The Future: The Fully Agentic Coder

My vision is to evolve this into a fully agentic coder—an autonomous entity that works alongside you as a silent partner. The goal is total lack of friction: you delegate a large-scale task, and the agent goes “heads down,” surfacing only when it has a completed result or a Pull Request ready for review.

The roadmap includes:

  • Integration Test Support: Handling @SpringBootTest and Testcontainers for end-to-end validation.
  • Pull Request Integration: Automatically submitting generated tests as PRs with coverage reports attached—the ultimate “I’m done” notification.
  • MCP Integration: Using the Model Context Protocol to let you trigger the agent directly from your IDE: “Hey, write tests for this class,” and then you just keep coding.

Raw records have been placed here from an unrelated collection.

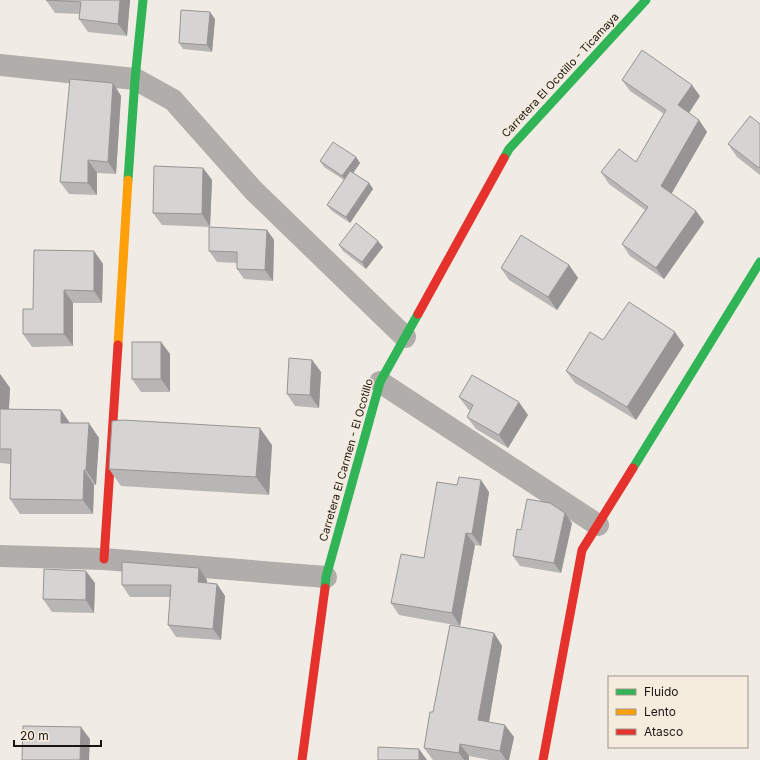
<svg xmlns="http://www.w3.org/2000/svg" width="760" height="760" viewBox="0 0 760 760" font-family="Inter,sans-serif">
<style>
.lines{fill:none;stroke-linecap:round;stroke-linejoin:round}
.street{stroke:#b0adaa;stroke-width:22}
.fast{stroke:#30b455;stroke-width:9}
.slow{stroke:#ff9f0a;stroke-width:9}
.jam{stroke:#e5322d;stroke-width:9}
.wall{fill:#b8b5b5}
.shaded-wall{fill:#969494}
.building{fill:#d6d3d3;stroke:#969494}
.labels{text-anchor:middle;stroke-width:3;stroke-linejoin:round;paint-order:stroke}
.street-label{font-size:11px;fill:#191611;stroke:#f6ecde}
</style>
<rect width="100%" height="100%" fill="#f0ebe4"/>
<g class="lines">
<!-- street -->
<g class="street">
<path d="M0,65l135,14 38,21 81,91 151,146"/>
<path d="M380,382l218,143"/>
<path d="M0,556l104,3 222,18"/>
</g>
<!-- fast -->
<g class="fast">
<path d="M504,158l5,-9 137,-149"/>
<path d="M128,180l7,-101 8,-79"/>
<path d="M633,468l127,-206"/>
<path d="M325,588l1,-11 54,-195 38,-68"/>
</g>
<!-- slow -->
<path class="slow" d="M118,345l10,-165"/>
<!-- jam -->
<g class="jam">
<path d="M418,314l86,-156"/>
<path d="M104,559l14,-214"/>
<path d="M302,760l23,-172"/>
<path d="M543,760l39,-210 51,-82"/>
</g>
</g>
<!-- wall -->
<g class="wall">
<path d="M46,0h84l-3,36 -39,-4 -9,-13 1,-5 -25,-1z"/>
<path d="M215,19l-3,33 -29,-3 -4,-6z"/>
<path d="M622,80l78,16 -11,17 10,7 8,12 -36,62 25,17 8,11 -40,57 -34,-23 -8,-12 23,-34 -36,-26 -8,-12 35,-10 28,-48 -34,-23z"/>
<path d="M113,83l8,13 -5,78 -19,-1v22l-28,-1 -9,-12z"/>
<path d="M760,124v51l-23,-18 -9,-13z"/>
<path d="M356,157l4,6 -7,10 16,10 4,6 -23,34 -18,-12 -5,-6 17,-25 -20,-13 -4,-6z"/>
<path d="M203,168l9,12 -2,47 -48,-2 -9,-12z"/>
<path d="M267,230l7,10 -1,41 -29,-2 -7,-10v-6l-20,-1 -8,-11z"/>
<path d="M339,245l44,2 -17,22 -23,-18z"/>
<path d="M94,251l9,13 -1,39h-29v43l-41,1 -9,-13 10,-25z"/>
<path d="M569,265l9,13 -21,32 -48,-30 -8,-12z"/>
<path d="M603,340l81,5 -48,75 -61,-37 -9,-12z"/>
<path d="M161,342l9,12v38h-29l-9,-13z"/>
<path d="M312,360l9,12 -2,36 -24,-2 -8,-12z"/>
<path d="M0,374l10,14 -1,21 52,1 9,13 29,15 -3,47h-2l-1,29h-73l-10,-15v-35l-10,-1z"/>
<path d="M459,397l69,18 -20,33 -32,-19 -9,-12 3,-6 -2,-2z"/>
<path d="M272,445l-3,50 -148,-9 -12,-17z"/>
<path d="M489,492l-8,54 -6,-1 -15,81 -61,-11 -8,-12 33,-45z"/>
<path d="M572,523l-11,50 -41,-7 -7,-10 8,-26z"/>
<path d="M199,568l8,12 -1,3 11,1 8,12 -4,44 -45,-3 -8,-12 2,-28h-40l-8,-12z"/>
<path d="M95,583l-1,30 -42,-1 -9,-13z"/>
<path d="M494,633l8,13 -13,76 25,15 -5,23h-19l-21,-4v4h-36l-9,-12 9,-36z"/>
</g>
<!-- shaded-wall -->
<g class="shaded-wall">
<path d="M120,0h10l-3,36 -9,-12z"/>
<path d="M210,12l5,7 -3,33 -5,-7z"/>
<path d="M113,83l8,13 -5,78 -8,-12z"/>
<path d="M692,85l8,11 -14,21 -8,-12z"/>
<path d="M699,120l8,12 -38,66 -8,-12z"/>
<path d="M356,157l4,6 -13,19 -5,-6z"/>
<path d="M88,160l9,13v22l-9,-12z"/>
<path d="M203,168l9,12 -2,47 -8,-13z"/>
<path d="M369,183l4,6 -23,34 -4,-6z"/>
<path d="M696,211l8,11 -40,57 -8,-11z"/>
<path d="M267,230l7,10 -1,41 -8,-11z"/>
<path d="M378,241l5,6 -17,22 -4,-7z"/>
<path d="M94,251l9,13 -1,39 -8,-12z"/>
<path d="M569,265l9,13 -21,32 -9,-13z"/>
<path d="M64,290l9,13v43l-9,-12z"/>
<path d="M675,332l9,13 -48,75 -9,-13z"/>
<path d="M161,342l9,12v38l-9,-13z"/>
<path d="M312,360l9,12 -2,36 -9,-13z"/>
<path d="M0,374l10,14 -2,36 -8,-12z"/>
<path d="M519,402l9,13 -20,33 -9,-13z"/>
<path d="M61,410l10,15 -10,-2z"/>
<path d="M89,423l10,15 -3,47 -10,-15z"/>
<path d="M260,428l12,17 -3,50 -13,-18z"/>
<path d="M84,470l10,15 -1,29 -10,-14z"/>
<path d="M481,480l8,12 -8,54 -9,-12z"/>
<path d="M565,513l7,10 -11,50 -7,-10z"/>
<path d="M466,533l9,12 -15,81 -8,-13z"/>
<path d="M199,568l8,12 -1,14 -8,-12z"/>
<path d="M86,571l9,12 -1,30 -8,-13z"/>
<path d="M217,584l8,12 -4,44 -8,-11z"/>
<path d="M494,633l8,13 -15,87 -9,-13z"/>
<path d="M505,725l9,12 -5,23h-3l-6,-9z"/>
<path d="M81,727l9,12 -1,21h-9z"/>
<path d="M460,744l9,12v4h-5l-5,-7z"/>
<path d="M419,749l8,11h-8z"/>
</g>
<!-- building -->
<g class="building">
<path d="M46,0h74l-2,24 -39,-5 2,-17z"/>
<path d="M181,10l29,2 -3,33 -28,-2z"/>
<path d="M642,50l50,35 -14,20 21,15 -38,66 35,25 -40,57 -34,-24 26,-37 -47,-35 18,-23 17,13 30,-52 -44,-30z"/>
<path d="M70,79l43,4 -5,79 -20,-2v23l-28,-1z"/>
<path d="M750,116l10,8v43l-1,1 -31,-24z"/>
<path d="M333,142l23,15 -14,19 -22,-15z"/>
<path d="M154,166l49,2 -1,46 -49,-1z"/>
<path d="M350,171l19,12 -23,34 -19,-12z"/>
<path d="M356,223l22,18 -16,21 -23,-17z"/>
<path d="M209,227l58,3 -2,40 -28,-1v-17l-28,-1z"/>
<path d="M521,235l48,30 -21,32 -47,-29z"/>
<path d="M34,250l60,1v40l-30,-1v44h-41v-25h10z"/>
<path d="M629,302l46,30 -48,75 -61,-36 24,-39 13,8z"/>
<rect x="132" y="342" width="29" height="37"/>
<path d="M289,358l23,2 -2,35 -23,-1z"/>
<path d="M472,375l47,27 -20,33 -32,-18 6,-12 -14,-8z"/>
<path d="M0,409l61,1v13h28l-3,47h-2l-1,30 -73,-1 1,-50h-11z"/>
<path d="M123,420l137,8 -4,49 -147,-8 3,-48z"/>
<path d="M459,477l22,3 -9,54 -6,-1 -14,80 -61,-10 10,-49 23,4 13,-76 20,3z"/>
<path d="M527,499l23,4 15,10 -11,50 -41,-7 4,-27 4,1z"/>
<path d="M122,562l77,6 -1,14 19,2 -4,45 -45,-4 3,-40h-49z"/>
<path d="M44,569l42,2v29l-43,-1z"/>
<path d="M450,625l44,8 -16,87 27,5 -5,26 -40,-7 -1,9 -35,-5 6,-36h3z"/>
<path d="M23,726l58,1 -1,33h-58z"/>
<path d="M378,747l41,2v11h-41z"/>
</g>
<g class="labels">
<!-- street labels -->
<g class="street-label">
<text transform="translate(560 75) rotate(-47)" y="4">Carretera El Ocotillo - Ticamaya</text>
<text transform="translate(346 460) rotate(-74)" y="4">Carretera El Carmen - El Ocotillo</text>
</g>
</g>
<!-- legend -->
<rect x="608" y="676" width="140" height="72" fill="#f6ecde" stroke="#9e968c"/>
<rect x="616" y="689" width="20" height="6" fill="#30b455" stroke="#9e968c"/>
<text x="644" y="696" font-size="12" fill="#191611">Fluido</text>
<rect x="616" y="709" width="20" height="6" fill="#ff9f0a" stroke="#9e968c"/>
<text x="644" y="716" font-size="12" fill="#191611">Lento</text>
<rect x="616" y="729" width="20" height="6" fill="#e5322d" stroke="#9e968c"/>
<text x="644" y="736" font-size="12" fill="#191611">Atasco</text>
<!-- scale -->
<path d="M14 740v6h87v-6" fill="none" stroke="#191611" stroke-width="2"/>
<text x="20" y="740" font-size="12" fill="#191611" stroke="#f6ecde" stroke-width="3" paint-order="stroke">20 m</text>
</svg>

The agent works in the background, out of sight and out of mind, until the coverage target is hit.
  • Proactive Refactoring: Suggesting production code changes to improve “testability” before writing the tests.

Check out the Project

The AI Test Engineer is open for exploration and contribution. You can check out the source code, see the current progress, and even try it on your own repositories by visiting the GitHub project:

👉 GitHub: andregasser/ai-test-engineer

We are standing on the edge of a new era in software engineering. The goal isn’t to replace developers, but to liberate them from the mundane, allowing us to focus on the creative, complex problems we signed up to solve.